A: The content moderators I spoke to in the Philippines were paid in line with other workers in the outsourcing industry. One moderator for Microsoft ended up making $500/month after three years at his outsourcing company. This is pretty good in a country where something like a quarter of the population lives on less than $1 a day. Although as a low-skill, non-voice job, moderators typically make less than many people doing, say, phone-based tech support.
Q: The stress of looking at so much repulsive material wears people down.
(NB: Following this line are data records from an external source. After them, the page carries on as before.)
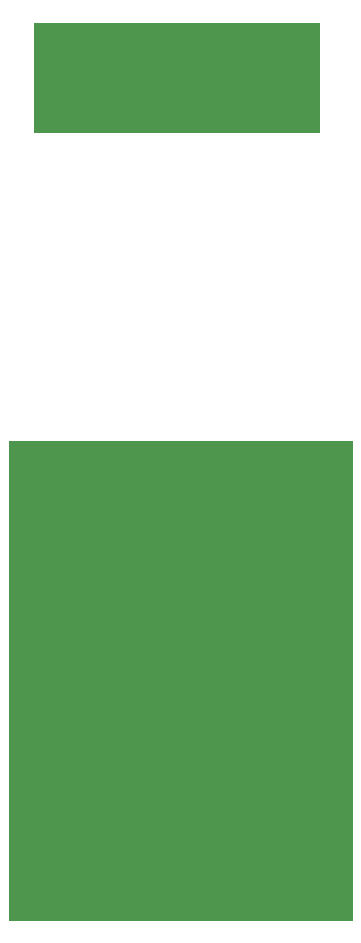
<source format=gko>
G04*
G04 #@! TF.GenerationSoftware,Altium Limited,Altium Designer,20.2.5 (213)*
G04*
G04 Layer_Color=16711935*
%FSLAX25Y25*%
%MOIN*%
G70*
G04*
G04 #@! TF.SameCoordinates,C660A1F6-99E0-4939-AC29-5E4AD158EB90*
G04*
G04*
G04 #@! TF.FilePolarity,Positive*
G04*
G01*
G75*
%ADD61R,0.67000X0.37008*%
%ADD62R,1.14665X1.59941*%
%ADD63R,0.95328X0.36861*%
D61*
X-19210Y64026D02*
D03*
D62*
X-3789Y-136860D02*
D03*
D63*
X-5046Y64100D02*
D03*
M02*

</source>
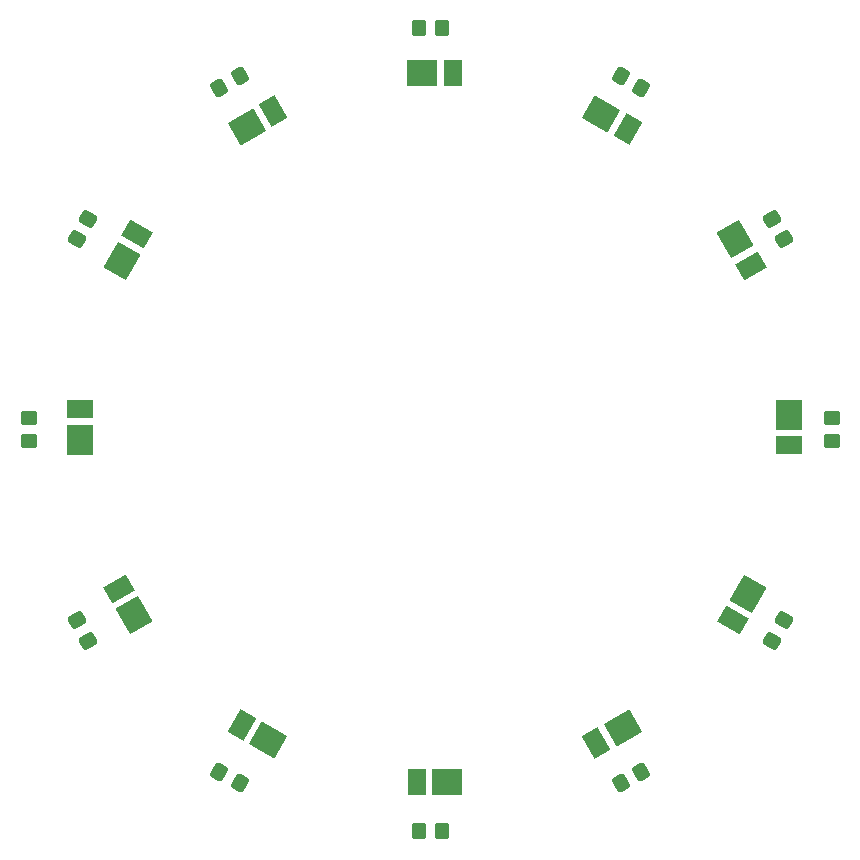
<source format=gbr>
%TF.GenerationSoftware,KiCad,Pcbnew,9.0.7-9.0.7~ubuntu24.04.1*%
%TF.CreationDate,2026-01-08T12:22:14+05:30*%
%TF.ProjectId,RPI_Cam3_RL,5250495f-4361-46d3-935f-524c2e6b6963,1.0.0*%
%TF.SameCoordinates,Original*%
%TF.FileFunction,Paste,Top*%
%TF.FilePolarity,Positive*%
%FSLAX46Y46*%
G04 Gerber Fmt 4.6, Leading zero omitted, Abs format (unit mm)*
G04 Created by KiCad (PCBNEW 9.0.7-9.0.7~ubuntu24.04.1) date 2026-01-08 12:22:14*
%MOMM*%
%LPD*%
G01*
G04 APERTURE LIST*
G04 Aperture macros list*
%AMRoundRect*
0 Rectangle with rounded corners*
0 $1 Rounding radius*
0 $2 $3 $4 $5 $6 $7 $8 $9 X,Y pos of 4 corners*
0 Add a 4 corners polygon primitive as box body*
4,1,4,$2,$3,$4,$5,$6,$7,$8,$9,$2,$3,0*
0 Add four circle primitives for the rounded corners*
1,1,$1+$1,$2,$3*
1,1,$1+$1,$4,$5*
1,1,$1+$1,$6,$7*
1,1,$1+$1,$8,$9*
0 Add four rect primitives between the rounded corners*
20,1,$1+$1,$2,$3,$4,$5,0*
20,1,$1+$1,$4,$5,$6,$7,0*
20,1,$1+$1,$6,$7,$8,$9,0*
20,1,$1+$1,$8,$9,$2,$3,0*%
%AMRotRect*
0 Rectangle, with rotation*
0 The origin of the aperture is its center*
0 $1 length*
0 $2 width*
0 $3 Rotation angle, in degrees counterclockwise*
0 Add horizontal line*
21,1,$1,$2,0,0,$3*%
G04 Aperture macros list end*
%ADD10RoundRect,0.250000X-0.350000X-0.450000X0.350000X-0.450000X0.350000X0.450000X-0.350000X0.450000X0*%
%ADD11RoundRect,0.250000X0.450000X-0.350000X0.450000X0.350000X-0.450000X0.350000X-0.450000X-0.350000X0*%
%ADD12RoundRect,0.250000X0.078109X0.564711X-0.528109X0.214711X-0.078109X-0.564711X0.528109X-0.214711X0*%
%ADD13R,2.200000X2.500000*%
%ADD14R,2.200000X1.550000*%
%ADD15RotRect,2.500000X2.200000X300.000000*%
%ADD16RotRect,1.550000X2.200000X300.000000*%
%ADD17RoundRect,0.250000X0.350000X0.450000X-0.350000X0.450000X-0.350000X-0.450000X0.350000X-0.450000X0*%
%ADD18RotRect,2.500000X2.200000X60.000000*%
%ADD19RotRect,1.550000X2.200000X60.000000*%
%ADD20RoundRect,0.250000X0.528109X0.214711X-0.078109X0.564711X-0.528109X-0.214711X0.078109X-0.564711X0*%
%ADD21RoundRect,0.250000X-0.528109X-0.214711X0.078109X-0.564711X0.528109X0.214711X-0.078109X0.564711X0*%
%ADD22R,2.500000X2.200000*%
%ADD23R,1.550000X2.200000*%
%ADD24RoundRect,0.250000X-0.214711X0.528109X-0.564711X-0.078109X0.214711X-0.528109X0.564711X0.078109X0*%
%ADD25RoundRect,0.250000X-0.564711X0.078109X-0.214711X-0.528109X0.564711X-0.078109X0.214711X0.528109X0*%
%ADD26RotRect,2.500000X2.200000X330.000000*%
%ADD27RotRect,1.550000X2.200000X330.000000*%
%ADD28RotRect,2.500000X2.200000X240.000000*%
%ADD29RotRect,1.550000X2.200000X240.000000*%
%ADD30RoundRect,0.250000X-0.450000X0.350000X-0.450000X-0.350000X0.450000X-0.350000X0.450000X0.350000X0*%
%ADD31RoundRect,0.250000X-0.078109X-0.564711X0.528109X-0.214711X0.078109X0.564711X-0.528109X0.214711X0*%
%ADD32RotRect,2.500000X2.200000X30.000000*%
%ADD33RotRect,1.550000X2.200000X30.000000*%
%ADD34RotRect,2.500000X2.200000X210.000000*%
%ADD35RotRect,1.550000X2.200000X210.000000*%
%ADD36RoundRect,0.250000X0.214711X-0.528109X0.564711X0.078109X-0.214711X0.528109X-0.564711X-0.078109X0*%
%ADD37RotRect,2.500000X2.200000X150.000000*%
%ADD38RotRect,1.550000X2.200000X150.000000*%
%ADD39RoundRect,0.250000X0.564711X-0.078109X0.214711X0.528109X-0.564711X0.078109X-0.214711X-0.528109X0*%
%ADD40RotRect,2.500000X2.200000X120.000000*%
%ADD41RotRect,1.550000X2.200000X120.000000*%
G04 APERTURE END LIST*
D10*
%TO.C,R1*%
X203796512Y-57000000D03*
X205796512Y-57000000D03*
%TD*%
D11*
%TO.C,R10*%
X170796512Y-92000000D03*
X170796512Y-90000000D03*
%TD*%
D12*
%TO.C,R6*%
X222662537Y-119944863D03*
X220930487Y-120944863D03*
%TD*%
D13*
%TO.C,D4*%
X235171833Y-89746477D03*
D14*
X235171833Y-92321477D03*
%TD*%
D15*
%TO.C,D3*%
X230627595Y-74887150D03*
D16*
X231915095Y-77117166D03*
%TD*%
D17*
%TO.C,R7*%
X205796512Y-125000000D03*
X203796512Y-125000000D03*
%TD*%
D18*
%TO.C,D11*%
X178666070Y-76705804D03*
D19*
X179953570Y-74475788D03*
%TD*%
D20*
%TO.C,R8*%
X188662537Y-120944863D03*
X186930487Y-119944863D03*
%TD*%
D21*
%TO.C,R2*%
X220930487Y-61055136D03*
X222662537Y-62055136D03*
%TD*%
D22*
%TO.C,D1*%
X204121833Y-60796477D03*
D23*
X206696833Y-60796477D03*
%TD*%
D24*
%TO.C,R5*%
X234741375Y-107133975D03*
X233741375Y-108866025D03*
%TD*%
D25*
%TO.C,R3*%
X233741375Y-73133975D03*
X234741375Y-74866025D03*
%TD*%
D22*
%TO.C,D7*%
X206221833Y-120796477D03*
D23*
X203646833Y-120796477D03*
%TD*%
D26*
%TO.C,D2*%
X219262506Y-64290714D03*
D27*
X221492522Y-65578214D03*
%TD*%
D28*
%TO.C,D5*%
X231677595Y-104887150D03*
D29*
X230390095Y-107117166D03*
%TD*%
D30*
%TO.C,R4*%
X238796512Y-90000000D03*
X238796512Y-92000000D03*
%TD*%
D31*
%TO.C,R12*%
X186930486Y-62055136D03*
X188662536Y-61055136D03*
%TD*%
D32*
%TO.C,D12*%
X189262505Y-65340714D03*
D33*
X191492521Y-64053214D03*
%TD*%
D34*
%TO.C,D6*%
X221081160Y-116252239D03*
D35*
X218851144Y-117539739D03*
%TD*%
D36*
%TO.C,R11*%
X174851648Y-74866025D03*
X175851648Y-73133975D03*
%TD*%
D37*
%TO.C,D8*%
X191081160Y-117302239D03*
D38*
X188851144Y-116014739D03*
%TD*%
D39*
%TO.C,R9*%
X175851648Y-108866025D03*
X174851648Y-107133975D03*
%TD*%
D13*
%TO.C,D10*%
X175171833Y-91846477D03*
D14*
X175171833Y-89271477D03*
%TD*%
D40*
%TO.C,D9*%
X179716070Y-106705804D03*
D41*
X178428570Y-104475788D03*
%TD*%
M02*

</source>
Can you get PTSD from this?
A: I’m not sure about the clinical diagnosis, but the two mental health experts I spoke to who have dealt extensively with content moderators say many exhibit PTSD-like symptoms: paranoia, “compassion fatigue” where they become sort of deadened to human suffering, depression, sexual dysfunction, etc. It of course depends on what kind of images they see, and how good the work environment is. I think it’s also important to note that the pressure of having to keep up with their quotas was as hard for some workers as the images themselves. It’s the combination of the repetitive, stressful work and the horrific images that can make the work especially degrading. And if they’re only temporary contractors, the sense of being literally disposable also contributes to the stress.
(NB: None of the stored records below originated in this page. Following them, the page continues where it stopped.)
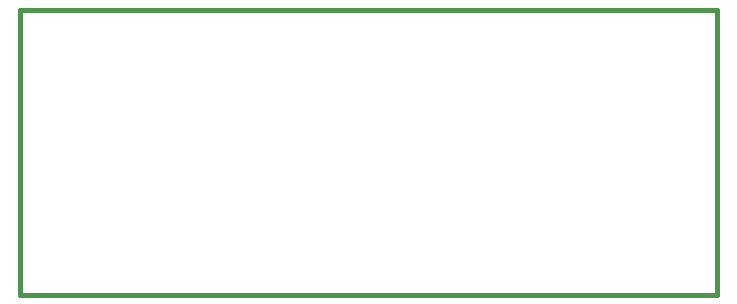
<source format=gbr>
G04 (created by PCBNEW-RS274X (2012-01-19 BZR 3256)-stable) date 7/9/2012 4:42:01 PM*
G01*
G70*
G90*
%MOIN*%
G04 Gerber Fmt 3.4, Leading zero omitted, Abs format*
%FSLAX34Y34*%
G04 APERTURE LIST*
%ADD10C,0.006000*%
%ADD11C,0.015000*%
G04 APERTURE END LIST*
G54D10*
G54D11*
X62250Y-30000D02*
X39000Y-30000D01*
X39000Y-20500D02*
X62250Y-20500D01*
X62250Y-20500D02*
X62250Y-30000D01*
X39000Y-30000D02*
X39000Y-20500D01*
M02*

</source>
Q: Facebook and other major players are very closed-lipped about their content moderation policies. Should users have a right to know what they’re not seeing, and why?
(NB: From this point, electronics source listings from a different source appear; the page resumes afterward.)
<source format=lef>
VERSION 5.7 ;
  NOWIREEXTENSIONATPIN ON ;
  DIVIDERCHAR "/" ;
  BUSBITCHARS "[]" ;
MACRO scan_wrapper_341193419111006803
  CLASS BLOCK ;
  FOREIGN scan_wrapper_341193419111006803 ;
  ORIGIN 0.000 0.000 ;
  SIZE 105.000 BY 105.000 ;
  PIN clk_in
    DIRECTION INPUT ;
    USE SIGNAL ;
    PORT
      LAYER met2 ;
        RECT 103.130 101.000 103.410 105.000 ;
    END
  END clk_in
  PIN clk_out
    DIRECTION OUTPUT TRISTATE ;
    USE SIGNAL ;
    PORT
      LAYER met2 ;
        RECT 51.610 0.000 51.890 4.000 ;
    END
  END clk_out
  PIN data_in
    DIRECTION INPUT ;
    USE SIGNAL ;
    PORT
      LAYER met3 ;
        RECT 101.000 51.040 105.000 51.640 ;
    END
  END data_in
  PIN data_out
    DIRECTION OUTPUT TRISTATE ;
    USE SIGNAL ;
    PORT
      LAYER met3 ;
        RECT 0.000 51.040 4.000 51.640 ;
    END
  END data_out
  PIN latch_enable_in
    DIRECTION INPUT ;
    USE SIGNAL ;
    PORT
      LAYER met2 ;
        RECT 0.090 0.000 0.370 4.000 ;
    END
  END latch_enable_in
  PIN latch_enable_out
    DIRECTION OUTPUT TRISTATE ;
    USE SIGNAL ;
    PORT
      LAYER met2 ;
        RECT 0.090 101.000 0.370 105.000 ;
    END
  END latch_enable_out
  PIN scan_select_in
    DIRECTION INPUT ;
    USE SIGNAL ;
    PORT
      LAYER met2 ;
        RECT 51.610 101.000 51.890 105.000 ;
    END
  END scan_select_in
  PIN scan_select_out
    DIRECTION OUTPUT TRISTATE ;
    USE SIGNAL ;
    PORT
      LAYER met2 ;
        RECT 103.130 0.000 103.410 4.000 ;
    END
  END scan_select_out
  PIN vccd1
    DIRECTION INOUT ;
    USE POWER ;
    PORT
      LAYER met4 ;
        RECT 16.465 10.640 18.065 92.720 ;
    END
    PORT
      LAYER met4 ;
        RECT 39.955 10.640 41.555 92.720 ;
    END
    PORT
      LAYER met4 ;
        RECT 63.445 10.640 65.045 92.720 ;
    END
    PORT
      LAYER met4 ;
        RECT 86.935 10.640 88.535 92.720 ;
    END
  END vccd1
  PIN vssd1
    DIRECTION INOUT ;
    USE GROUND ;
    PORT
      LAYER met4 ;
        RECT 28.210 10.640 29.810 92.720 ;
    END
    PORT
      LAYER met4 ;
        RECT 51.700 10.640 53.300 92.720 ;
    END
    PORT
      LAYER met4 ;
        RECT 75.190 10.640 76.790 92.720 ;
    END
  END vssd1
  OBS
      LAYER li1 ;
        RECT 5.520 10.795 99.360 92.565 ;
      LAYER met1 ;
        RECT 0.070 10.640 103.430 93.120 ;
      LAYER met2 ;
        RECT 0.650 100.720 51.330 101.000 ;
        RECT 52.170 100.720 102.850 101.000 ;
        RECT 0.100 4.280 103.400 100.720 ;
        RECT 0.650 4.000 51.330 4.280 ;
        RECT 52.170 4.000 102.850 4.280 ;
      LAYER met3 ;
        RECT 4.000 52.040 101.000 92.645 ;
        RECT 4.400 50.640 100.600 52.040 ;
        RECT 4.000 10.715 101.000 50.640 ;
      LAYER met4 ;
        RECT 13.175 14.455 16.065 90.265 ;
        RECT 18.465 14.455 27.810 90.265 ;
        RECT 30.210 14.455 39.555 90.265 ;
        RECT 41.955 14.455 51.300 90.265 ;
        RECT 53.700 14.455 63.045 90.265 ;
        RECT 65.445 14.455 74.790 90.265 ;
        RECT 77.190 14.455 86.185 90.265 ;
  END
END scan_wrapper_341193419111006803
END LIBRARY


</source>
A: Facebook, Google and Microsoft are absurdly opaque about the process of content moderation, considering how crucial it is to their business. I hope that my article has prompted journalists with better relationships with these companies to ask more questions about their content moderators.
From a basic consumer rights angle, people should know that their personal information is being sent potentially thousands of miles away, to a third-party about whose relationship to the client company almost nothing is known. There is also the more philosophical question of whether dumping the worst humanity has to offer onto an invisible army of low-paid workers so we can share vacation photos blissfully unaware is the best solution the tech industry can come up with for this problem. And if it is, how are these companies making sure these workers are cared for and fairly compensated for the very clear discomfort and risk they take on for the rest of us? We can’t start to have that conversation without knowing who these workers are.
Q: A few months ago, the Hillman Foundation honored a feature about the so-called “Mechanical Turk,” which connects tens of thousands of digital pieceworkers to big companies to perform repetitious tasks from home. Did you find any evidence that Turkers are involved in content moderation?
I looked into this, and there is definitely some lightweight moderation happening through Mechanical Turk–I even did a little of it. But it seems that any serious content moderation requires a captive labor pool managed by an outsourcing firm. The moderation is too complicated to have random strangers on the internet do it. (Which is also why hardly any of it is automated.)
Q: You interviewed an academic who said that social networking companies want to downplay the human work that goes into creating digital spaces. Why is that?
A: Would you want to lay out your personal trash for everyone to poke around in? Social media companies are hyper-sensitive to the appearance of harboring child pornographers, or encouraging cyberbullying, so I think there is a simple “see no evil” philosophy driving some of the secrecy. Then there are sensitivities around outsourcing, of course. More fundamentally, content moderation undermines the idea that tech companies are ushering in a new information economy built on code and ideas–not the unpleasant manual labor done by content moderators.